- _Text shown_:
-- begin --

In the given figure, O is the centre of the circle and ∠BCO = 30°. Find x and y.

In the given figure, OD is parallel to BC.

∴ ∠BCO = ∠COD    (Alternate interior angles)

$\Rightarrow \angle C O D=30^{\circ}$      

We know that the angle subtended by an arc of a circle at the centre is double the angle subtended by it on the remaining part  of the circle.

Here, arc CD subtends ∠COD at the centre and ∠CBD at B on the circle.

∴ ∠COD = 2∠CBD

$\Rightarrow \angle C B D=\frac{30^{\circ}}{2}=15^{\circ}$    (from (1))

$\therefore y=15^{\circ}$            ...(2)

-- end --

- _Data rows_:
-- begin --

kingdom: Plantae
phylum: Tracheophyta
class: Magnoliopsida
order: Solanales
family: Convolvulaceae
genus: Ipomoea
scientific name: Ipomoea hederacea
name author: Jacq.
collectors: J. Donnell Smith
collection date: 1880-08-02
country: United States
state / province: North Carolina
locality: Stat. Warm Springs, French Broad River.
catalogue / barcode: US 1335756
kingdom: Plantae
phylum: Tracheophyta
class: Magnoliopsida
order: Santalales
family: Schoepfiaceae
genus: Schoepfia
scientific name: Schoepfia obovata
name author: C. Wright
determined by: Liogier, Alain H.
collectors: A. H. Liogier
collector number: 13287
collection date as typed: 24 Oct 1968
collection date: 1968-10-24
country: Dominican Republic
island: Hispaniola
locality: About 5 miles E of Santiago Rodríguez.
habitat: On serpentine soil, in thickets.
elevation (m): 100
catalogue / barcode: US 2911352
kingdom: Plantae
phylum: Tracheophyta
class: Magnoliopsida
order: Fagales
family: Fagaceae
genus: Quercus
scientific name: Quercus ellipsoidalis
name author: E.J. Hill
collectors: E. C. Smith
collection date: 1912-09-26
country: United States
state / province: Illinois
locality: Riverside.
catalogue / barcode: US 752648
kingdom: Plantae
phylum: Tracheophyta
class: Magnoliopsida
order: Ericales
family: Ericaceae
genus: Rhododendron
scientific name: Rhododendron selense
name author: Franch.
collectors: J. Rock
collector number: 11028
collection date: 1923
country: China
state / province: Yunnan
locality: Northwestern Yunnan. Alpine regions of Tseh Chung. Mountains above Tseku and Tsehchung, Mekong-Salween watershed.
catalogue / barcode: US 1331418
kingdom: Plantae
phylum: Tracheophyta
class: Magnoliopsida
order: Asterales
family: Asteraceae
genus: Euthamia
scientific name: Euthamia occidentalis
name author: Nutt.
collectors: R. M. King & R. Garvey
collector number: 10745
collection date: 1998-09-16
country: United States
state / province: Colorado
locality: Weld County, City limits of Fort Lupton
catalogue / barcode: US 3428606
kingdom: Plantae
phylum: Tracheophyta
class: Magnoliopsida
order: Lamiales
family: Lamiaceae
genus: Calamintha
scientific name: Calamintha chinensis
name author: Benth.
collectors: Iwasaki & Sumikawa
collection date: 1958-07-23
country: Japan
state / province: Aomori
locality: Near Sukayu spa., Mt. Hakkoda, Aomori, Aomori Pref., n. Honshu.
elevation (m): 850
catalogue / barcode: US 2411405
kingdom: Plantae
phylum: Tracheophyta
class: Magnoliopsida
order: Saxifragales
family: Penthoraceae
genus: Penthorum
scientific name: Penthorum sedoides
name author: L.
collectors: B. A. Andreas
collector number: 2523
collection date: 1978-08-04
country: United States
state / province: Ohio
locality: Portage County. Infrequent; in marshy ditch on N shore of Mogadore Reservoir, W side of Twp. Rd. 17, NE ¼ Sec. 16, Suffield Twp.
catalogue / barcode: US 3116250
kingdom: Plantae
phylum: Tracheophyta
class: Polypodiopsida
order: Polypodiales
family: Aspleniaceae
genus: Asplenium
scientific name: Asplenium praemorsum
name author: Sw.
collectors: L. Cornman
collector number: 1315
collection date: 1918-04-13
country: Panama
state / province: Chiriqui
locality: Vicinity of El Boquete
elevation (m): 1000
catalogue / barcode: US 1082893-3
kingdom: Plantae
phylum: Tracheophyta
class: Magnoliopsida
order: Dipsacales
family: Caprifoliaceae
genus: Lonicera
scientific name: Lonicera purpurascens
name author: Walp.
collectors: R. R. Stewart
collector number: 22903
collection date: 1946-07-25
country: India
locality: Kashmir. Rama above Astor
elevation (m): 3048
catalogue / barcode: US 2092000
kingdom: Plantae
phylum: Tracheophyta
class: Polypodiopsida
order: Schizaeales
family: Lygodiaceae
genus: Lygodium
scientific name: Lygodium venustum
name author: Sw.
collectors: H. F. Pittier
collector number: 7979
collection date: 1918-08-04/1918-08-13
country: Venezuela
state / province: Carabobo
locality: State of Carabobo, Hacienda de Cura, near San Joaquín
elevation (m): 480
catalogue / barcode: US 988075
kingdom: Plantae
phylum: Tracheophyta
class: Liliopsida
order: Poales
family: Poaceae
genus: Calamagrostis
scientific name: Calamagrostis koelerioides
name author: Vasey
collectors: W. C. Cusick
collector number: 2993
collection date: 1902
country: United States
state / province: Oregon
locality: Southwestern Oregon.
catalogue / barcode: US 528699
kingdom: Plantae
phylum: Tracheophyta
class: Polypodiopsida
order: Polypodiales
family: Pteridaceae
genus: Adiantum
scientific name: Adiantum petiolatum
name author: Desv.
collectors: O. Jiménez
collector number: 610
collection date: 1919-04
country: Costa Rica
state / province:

-- end --

- _Request_: Continue the worked solution for finding x and y in the circle, starting after its last line.

- _In response_:
Also, arc AD subtends ∠AOD at the centre and ∠ABD at B on the circle.

∴ ∠AOD = 2∠ABD

$\Rightarrow \angle A B D=\frac{90^{\circ}}{2}=45^{\circ}$        ...(3)

In ∆ABE,
x + y + ∠ABD + ∠AEB = 180∘       (Sum of the angles of a triangle)
⇒  x + 15∘ + 45∘ + 90∘ = 180∘        (from (2) and (3))
⇒  x = 180∘ − (90∘+ 15∘ + 45∘)
⇒  x = 180∘ − 150∘
⇒  x = 30∘

Hence, x = 30∘ and y = 15∘.